Aim of the exercise: Go to the line in the entries below that holds "34: (60, 261, 1.88)" and repeat exactly from there through the line that holds "[00:01.668]", inclusive.

Input:
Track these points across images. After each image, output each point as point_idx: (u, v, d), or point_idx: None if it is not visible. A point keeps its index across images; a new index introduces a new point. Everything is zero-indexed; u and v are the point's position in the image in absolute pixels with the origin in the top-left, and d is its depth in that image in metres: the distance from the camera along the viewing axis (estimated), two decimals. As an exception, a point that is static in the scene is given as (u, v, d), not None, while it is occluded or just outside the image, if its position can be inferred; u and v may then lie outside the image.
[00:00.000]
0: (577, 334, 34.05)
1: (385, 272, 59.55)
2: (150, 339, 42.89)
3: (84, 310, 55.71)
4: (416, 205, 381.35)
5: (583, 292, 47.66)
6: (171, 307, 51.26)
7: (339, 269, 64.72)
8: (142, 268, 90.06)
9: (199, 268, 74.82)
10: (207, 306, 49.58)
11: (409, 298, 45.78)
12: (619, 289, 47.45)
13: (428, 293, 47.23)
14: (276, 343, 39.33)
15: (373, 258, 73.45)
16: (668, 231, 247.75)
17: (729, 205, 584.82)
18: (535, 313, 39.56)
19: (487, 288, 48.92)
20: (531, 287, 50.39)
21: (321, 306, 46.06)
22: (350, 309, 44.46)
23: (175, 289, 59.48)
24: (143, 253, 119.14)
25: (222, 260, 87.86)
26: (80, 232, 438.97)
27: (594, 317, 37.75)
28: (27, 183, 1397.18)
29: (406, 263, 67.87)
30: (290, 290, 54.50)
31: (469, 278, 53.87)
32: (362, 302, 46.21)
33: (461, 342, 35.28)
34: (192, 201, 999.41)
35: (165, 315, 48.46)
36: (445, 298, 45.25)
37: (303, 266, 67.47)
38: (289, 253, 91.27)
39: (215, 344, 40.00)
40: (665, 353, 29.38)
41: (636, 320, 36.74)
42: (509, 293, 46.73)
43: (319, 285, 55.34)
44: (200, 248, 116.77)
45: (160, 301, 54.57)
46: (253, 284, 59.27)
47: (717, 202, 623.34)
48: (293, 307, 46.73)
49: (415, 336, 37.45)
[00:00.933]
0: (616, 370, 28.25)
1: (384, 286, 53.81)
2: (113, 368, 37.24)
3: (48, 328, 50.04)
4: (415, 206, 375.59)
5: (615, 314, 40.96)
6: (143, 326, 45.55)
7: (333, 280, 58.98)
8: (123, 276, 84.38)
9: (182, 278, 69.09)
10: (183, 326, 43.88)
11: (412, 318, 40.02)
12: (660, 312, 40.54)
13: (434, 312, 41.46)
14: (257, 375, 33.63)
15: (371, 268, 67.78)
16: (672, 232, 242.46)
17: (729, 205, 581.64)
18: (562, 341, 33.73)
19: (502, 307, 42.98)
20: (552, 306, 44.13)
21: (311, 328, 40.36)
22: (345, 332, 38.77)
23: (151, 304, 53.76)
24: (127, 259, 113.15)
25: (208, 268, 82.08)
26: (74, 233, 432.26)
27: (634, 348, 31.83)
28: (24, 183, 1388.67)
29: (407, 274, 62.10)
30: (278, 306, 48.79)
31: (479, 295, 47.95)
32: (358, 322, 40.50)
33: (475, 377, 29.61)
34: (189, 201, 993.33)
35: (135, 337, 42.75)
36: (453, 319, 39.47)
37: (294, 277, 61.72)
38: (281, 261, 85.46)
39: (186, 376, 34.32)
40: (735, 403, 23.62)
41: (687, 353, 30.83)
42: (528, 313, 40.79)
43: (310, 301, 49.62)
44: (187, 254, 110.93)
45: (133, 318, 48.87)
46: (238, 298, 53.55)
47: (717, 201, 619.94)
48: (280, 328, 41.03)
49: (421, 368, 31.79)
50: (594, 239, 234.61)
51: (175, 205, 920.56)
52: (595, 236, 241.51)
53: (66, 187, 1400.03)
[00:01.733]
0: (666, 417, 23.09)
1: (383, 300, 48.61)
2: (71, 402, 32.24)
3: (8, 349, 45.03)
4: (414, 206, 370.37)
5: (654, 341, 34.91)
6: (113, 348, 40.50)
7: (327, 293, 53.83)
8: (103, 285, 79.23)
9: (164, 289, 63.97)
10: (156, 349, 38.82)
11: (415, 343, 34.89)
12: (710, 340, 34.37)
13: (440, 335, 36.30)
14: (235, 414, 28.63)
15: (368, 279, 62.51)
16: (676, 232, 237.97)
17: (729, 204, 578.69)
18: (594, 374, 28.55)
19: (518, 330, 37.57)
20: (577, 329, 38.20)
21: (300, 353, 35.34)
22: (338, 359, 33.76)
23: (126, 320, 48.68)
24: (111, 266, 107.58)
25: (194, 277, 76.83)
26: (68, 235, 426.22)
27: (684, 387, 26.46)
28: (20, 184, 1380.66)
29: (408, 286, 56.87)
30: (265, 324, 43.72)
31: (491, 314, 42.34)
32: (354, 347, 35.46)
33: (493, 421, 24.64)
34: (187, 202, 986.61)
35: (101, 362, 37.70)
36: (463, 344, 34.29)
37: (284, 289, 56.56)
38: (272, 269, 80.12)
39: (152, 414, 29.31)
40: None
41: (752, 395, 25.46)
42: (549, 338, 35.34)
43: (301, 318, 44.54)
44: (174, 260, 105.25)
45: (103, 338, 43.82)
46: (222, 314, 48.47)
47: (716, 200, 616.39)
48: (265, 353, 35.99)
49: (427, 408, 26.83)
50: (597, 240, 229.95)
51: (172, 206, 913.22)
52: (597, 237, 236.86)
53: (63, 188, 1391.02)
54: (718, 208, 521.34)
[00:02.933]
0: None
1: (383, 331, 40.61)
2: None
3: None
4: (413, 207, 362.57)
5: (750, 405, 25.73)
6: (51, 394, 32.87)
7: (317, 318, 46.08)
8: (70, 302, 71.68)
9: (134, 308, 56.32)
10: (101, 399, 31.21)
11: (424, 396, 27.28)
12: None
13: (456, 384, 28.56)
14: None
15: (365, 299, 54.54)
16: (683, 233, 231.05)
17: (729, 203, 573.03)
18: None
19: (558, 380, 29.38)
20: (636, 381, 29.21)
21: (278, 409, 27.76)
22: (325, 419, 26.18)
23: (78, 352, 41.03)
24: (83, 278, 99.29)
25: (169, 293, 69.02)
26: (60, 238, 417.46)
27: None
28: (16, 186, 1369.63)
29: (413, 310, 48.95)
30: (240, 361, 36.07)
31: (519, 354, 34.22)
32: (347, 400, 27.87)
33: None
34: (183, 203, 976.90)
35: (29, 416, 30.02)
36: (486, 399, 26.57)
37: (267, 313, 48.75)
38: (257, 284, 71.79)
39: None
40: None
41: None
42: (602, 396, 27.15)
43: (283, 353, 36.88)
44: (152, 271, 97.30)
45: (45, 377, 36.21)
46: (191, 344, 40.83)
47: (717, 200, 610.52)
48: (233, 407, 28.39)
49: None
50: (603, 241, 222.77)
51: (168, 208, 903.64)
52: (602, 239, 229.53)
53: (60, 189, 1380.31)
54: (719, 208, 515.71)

--

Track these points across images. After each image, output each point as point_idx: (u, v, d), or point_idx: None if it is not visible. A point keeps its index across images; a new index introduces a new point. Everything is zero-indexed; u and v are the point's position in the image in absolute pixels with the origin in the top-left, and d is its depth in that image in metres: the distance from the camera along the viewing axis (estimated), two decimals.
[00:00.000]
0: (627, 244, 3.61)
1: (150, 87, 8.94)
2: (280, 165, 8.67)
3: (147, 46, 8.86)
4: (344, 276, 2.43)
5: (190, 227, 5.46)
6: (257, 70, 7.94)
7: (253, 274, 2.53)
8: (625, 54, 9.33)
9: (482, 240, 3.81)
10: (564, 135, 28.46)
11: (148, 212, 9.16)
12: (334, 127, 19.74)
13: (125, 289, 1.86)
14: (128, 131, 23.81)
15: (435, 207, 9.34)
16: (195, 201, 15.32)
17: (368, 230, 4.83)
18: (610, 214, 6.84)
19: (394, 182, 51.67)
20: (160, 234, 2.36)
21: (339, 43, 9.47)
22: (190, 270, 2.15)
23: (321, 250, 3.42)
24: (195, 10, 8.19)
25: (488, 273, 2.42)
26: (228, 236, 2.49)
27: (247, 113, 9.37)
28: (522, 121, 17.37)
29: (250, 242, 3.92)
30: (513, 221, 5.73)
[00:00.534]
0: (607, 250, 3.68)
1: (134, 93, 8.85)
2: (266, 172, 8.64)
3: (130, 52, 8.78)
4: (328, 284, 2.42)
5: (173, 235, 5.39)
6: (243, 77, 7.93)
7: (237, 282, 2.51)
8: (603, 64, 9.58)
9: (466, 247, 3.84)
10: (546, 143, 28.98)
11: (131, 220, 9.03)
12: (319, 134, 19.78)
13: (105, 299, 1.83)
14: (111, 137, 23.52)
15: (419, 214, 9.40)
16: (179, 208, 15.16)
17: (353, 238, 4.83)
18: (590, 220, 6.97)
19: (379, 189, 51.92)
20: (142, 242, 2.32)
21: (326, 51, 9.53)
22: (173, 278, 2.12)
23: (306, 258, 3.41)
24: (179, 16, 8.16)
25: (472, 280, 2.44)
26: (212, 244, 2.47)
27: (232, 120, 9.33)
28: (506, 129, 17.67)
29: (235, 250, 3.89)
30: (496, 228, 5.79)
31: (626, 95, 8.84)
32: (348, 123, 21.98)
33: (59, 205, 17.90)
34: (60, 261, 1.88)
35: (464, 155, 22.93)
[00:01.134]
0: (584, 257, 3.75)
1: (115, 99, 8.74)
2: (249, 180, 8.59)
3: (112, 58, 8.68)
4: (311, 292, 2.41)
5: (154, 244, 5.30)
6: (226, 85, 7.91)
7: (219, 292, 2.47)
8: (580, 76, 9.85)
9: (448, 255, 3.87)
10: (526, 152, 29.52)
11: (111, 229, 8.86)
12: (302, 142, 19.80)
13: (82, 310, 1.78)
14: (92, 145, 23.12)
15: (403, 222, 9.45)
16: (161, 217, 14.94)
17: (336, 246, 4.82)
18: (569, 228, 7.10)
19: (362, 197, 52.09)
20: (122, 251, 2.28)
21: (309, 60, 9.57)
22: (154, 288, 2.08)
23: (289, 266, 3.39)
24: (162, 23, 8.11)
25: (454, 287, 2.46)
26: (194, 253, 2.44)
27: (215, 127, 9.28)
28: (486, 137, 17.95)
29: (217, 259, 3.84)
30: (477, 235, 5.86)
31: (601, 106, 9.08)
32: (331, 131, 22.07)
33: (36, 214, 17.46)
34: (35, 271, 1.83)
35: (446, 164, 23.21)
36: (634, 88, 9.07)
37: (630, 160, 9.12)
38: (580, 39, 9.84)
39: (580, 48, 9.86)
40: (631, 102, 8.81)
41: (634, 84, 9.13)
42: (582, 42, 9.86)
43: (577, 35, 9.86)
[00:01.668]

--

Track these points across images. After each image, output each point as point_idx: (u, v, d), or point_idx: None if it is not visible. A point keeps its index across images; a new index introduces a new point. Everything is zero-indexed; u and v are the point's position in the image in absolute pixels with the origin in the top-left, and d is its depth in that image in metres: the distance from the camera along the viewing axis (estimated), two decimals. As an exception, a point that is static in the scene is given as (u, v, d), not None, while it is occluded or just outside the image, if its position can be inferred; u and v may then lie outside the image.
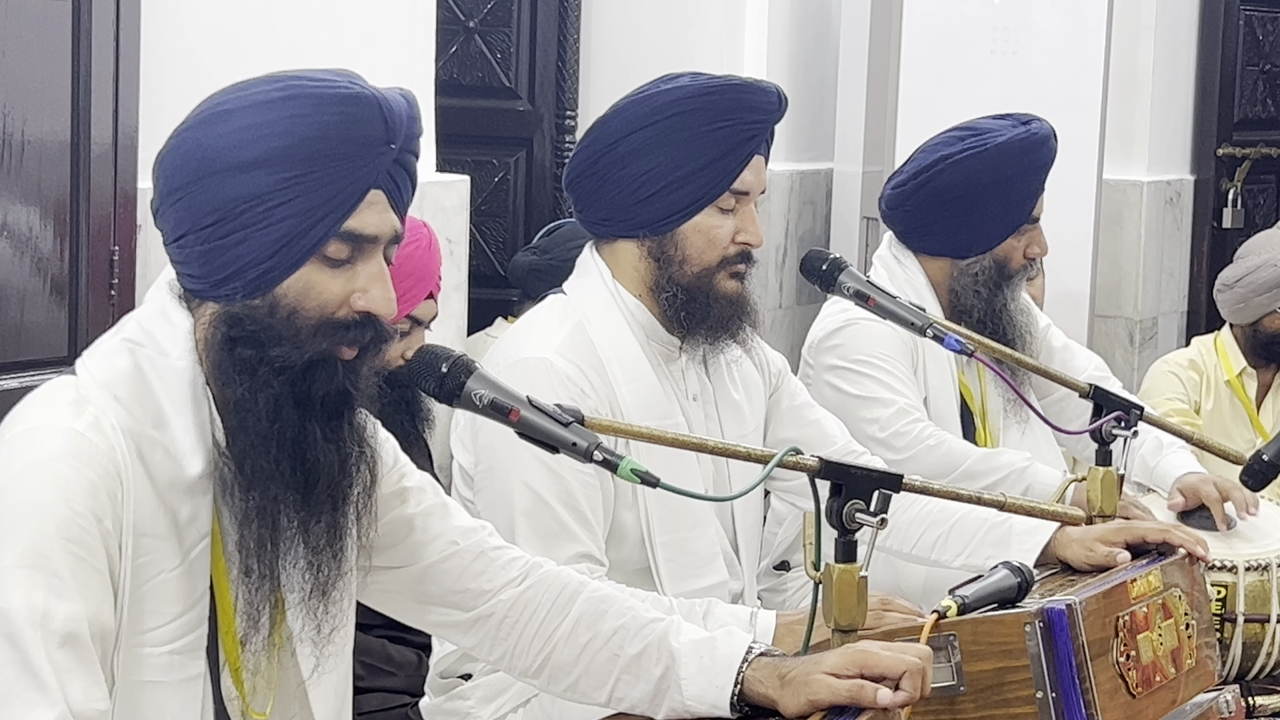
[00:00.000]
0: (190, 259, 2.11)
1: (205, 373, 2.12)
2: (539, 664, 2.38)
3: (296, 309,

Response to this task:
34: (60, 261, 1.88)
35: (464, 155, 22.93)
[00:01.134]
0: (584, 257, 3.75)
1: (115, 99, 8.74)
2: (249, 180, 8.59)
3: (112, 58, 8.68)
4: (311, 292, 2.41)
5: (154, 244, 5.30)
6: (226, 85, 7.91)
7: (219, 292, 2.47)
8: (580, 76, 9.85)
9: (448, 255, 3.87)
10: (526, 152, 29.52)
11: (111, 229, 8.86)
12: (302, 142, 19.80)
13: (82, 310, 1.78)
14: (92, 145, 23.12)
15: (403, 222, 9.45)
16: (161, 217, 14.94)
17: (336, 246, 4.82)
18: (569, 228, 7.10)
19: (362, 197, 52.09)
20: (122, 251, 2.28)
21: (309, 60, 9.57)
22: (154, 288, 2.08)
23: (289, 266, 3.39)
24: (162, 23, 8.11)
25: (454, 287, 2.46)
26: (194, 253, 2.44)
27: (215, 127, 9.28)
28: (486, 137, 17.95)
29: (217, 259, 3.84)
30: (477, 235, 5.86)
31: (601, 106, 9.08)
32: (331, 131, 22.07)
33: (36, 214, 17.46)
34: (35, 271, 1.83)
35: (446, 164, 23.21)
36: (634, 88, 9.07)
37: (630, 160, 9.12)
38: (580, 39, 9.84)
39: (580, 48, 9.86)
40: (631, 102, 8.81)
41: (634, 84, 9.13)
42: (582, 42, 9.86)
43: (577, 35, 9.86)
[00:01.668]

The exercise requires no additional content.